[[ Data for processing, beginning ]]

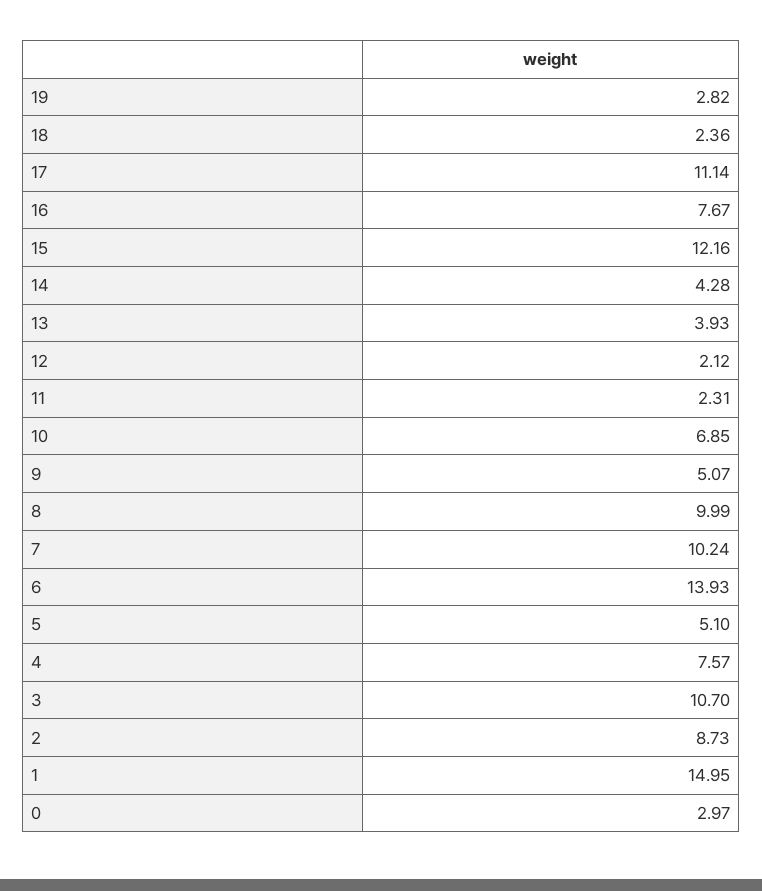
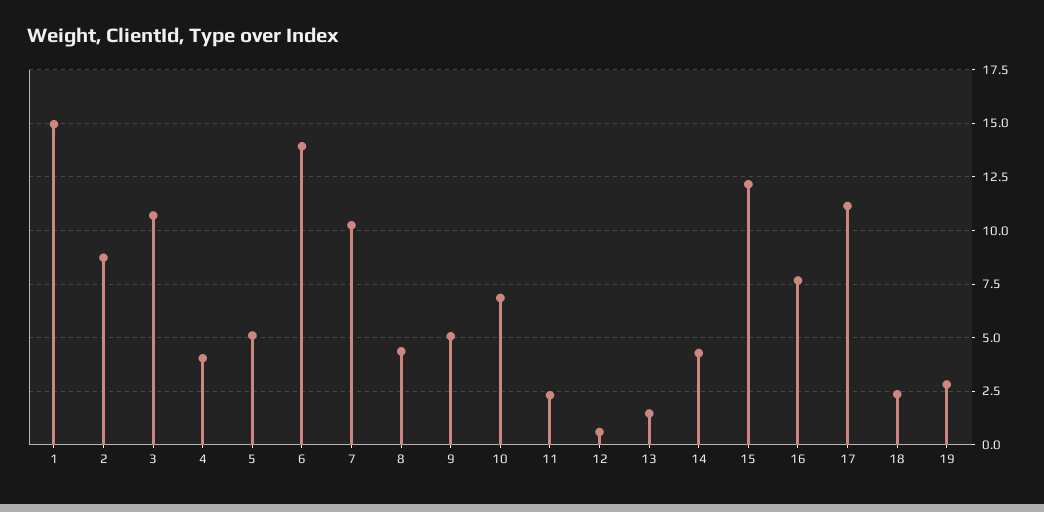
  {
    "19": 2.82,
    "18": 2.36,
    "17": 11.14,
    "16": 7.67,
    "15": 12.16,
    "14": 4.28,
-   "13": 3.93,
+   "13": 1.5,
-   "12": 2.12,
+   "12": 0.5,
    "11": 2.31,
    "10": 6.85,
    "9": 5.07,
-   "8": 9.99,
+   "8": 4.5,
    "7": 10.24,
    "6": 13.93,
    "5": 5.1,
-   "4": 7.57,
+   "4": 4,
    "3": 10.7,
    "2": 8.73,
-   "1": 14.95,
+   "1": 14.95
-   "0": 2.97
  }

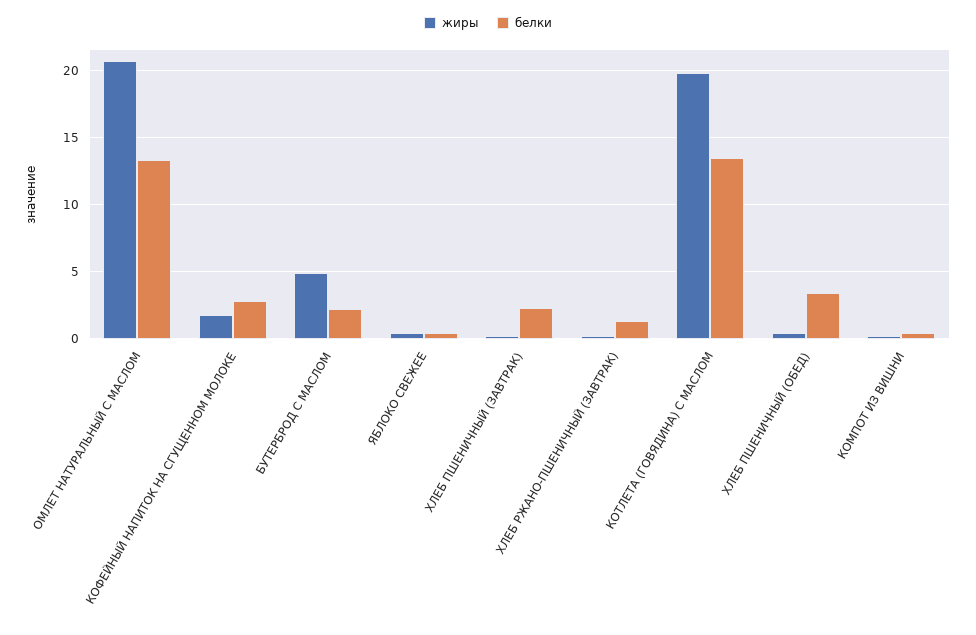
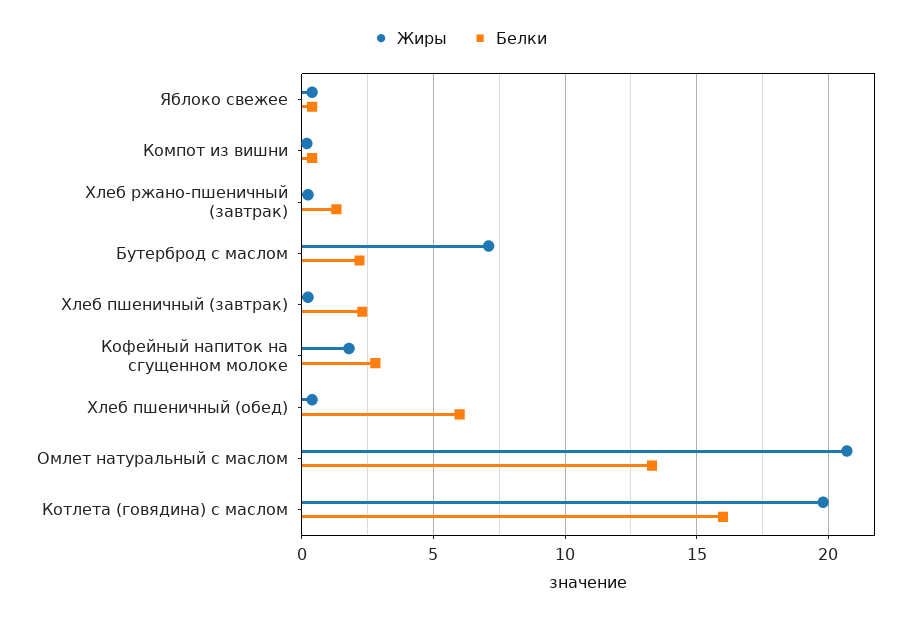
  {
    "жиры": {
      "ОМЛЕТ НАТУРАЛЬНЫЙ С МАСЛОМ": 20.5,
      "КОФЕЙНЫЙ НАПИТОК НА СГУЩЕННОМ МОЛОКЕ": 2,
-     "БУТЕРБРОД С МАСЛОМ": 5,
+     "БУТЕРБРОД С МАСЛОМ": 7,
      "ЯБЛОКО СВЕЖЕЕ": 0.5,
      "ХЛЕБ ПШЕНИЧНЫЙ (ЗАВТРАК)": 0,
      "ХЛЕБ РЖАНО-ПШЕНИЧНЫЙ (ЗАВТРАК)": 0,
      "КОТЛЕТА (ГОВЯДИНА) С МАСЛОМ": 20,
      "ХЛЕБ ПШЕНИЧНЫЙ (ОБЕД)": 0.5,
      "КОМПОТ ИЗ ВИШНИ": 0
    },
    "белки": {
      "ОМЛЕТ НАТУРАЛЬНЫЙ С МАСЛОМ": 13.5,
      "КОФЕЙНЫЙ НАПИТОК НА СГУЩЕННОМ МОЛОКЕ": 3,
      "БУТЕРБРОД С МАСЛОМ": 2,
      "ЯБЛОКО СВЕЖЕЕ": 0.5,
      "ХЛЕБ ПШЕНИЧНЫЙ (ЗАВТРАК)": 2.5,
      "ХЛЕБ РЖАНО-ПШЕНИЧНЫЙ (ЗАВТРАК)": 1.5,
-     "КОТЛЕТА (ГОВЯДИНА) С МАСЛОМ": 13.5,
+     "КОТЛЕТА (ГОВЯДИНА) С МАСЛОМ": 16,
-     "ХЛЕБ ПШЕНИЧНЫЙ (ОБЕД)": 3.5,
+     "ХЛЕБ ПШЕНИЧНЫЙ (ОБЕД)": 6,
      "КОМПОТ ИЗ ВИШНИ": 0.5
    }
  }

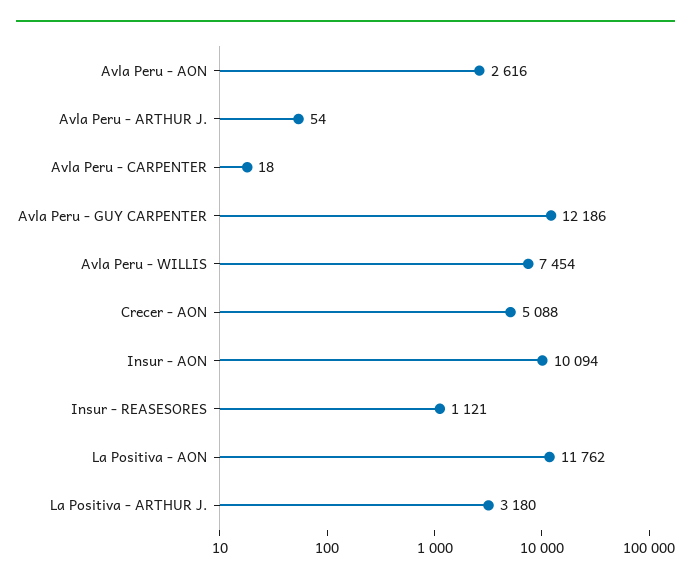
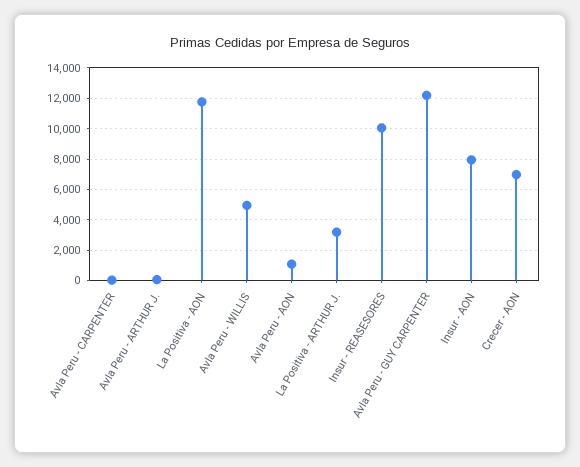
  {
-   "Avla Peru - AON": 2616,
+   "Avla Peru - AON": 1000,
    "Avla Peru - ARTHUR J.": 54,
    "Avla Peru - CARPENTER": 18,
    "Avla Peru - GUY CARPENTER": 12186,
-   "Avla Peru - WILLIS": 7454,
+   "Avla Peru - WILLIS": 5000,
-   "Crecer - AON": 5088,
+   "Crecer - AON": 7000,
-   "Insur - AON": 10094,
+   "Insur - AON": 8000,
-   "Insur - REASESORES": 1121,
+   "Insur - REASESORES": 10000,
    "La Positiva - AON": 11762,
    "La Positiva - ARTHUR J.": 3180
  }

[[ Data for processing, end ]]

- Instructions for the task: When the string "БУТЕРБРОД" appears in a line of the records above, that line is to be copied.

- Exercise response:
-     "БУТЕРБРОД С МАСЛОМ": 5,
+     "БУТЕРБРОД С МАСЛОМ": 7,
      "БУТЕРБРОД С МАСЛОМ": 2,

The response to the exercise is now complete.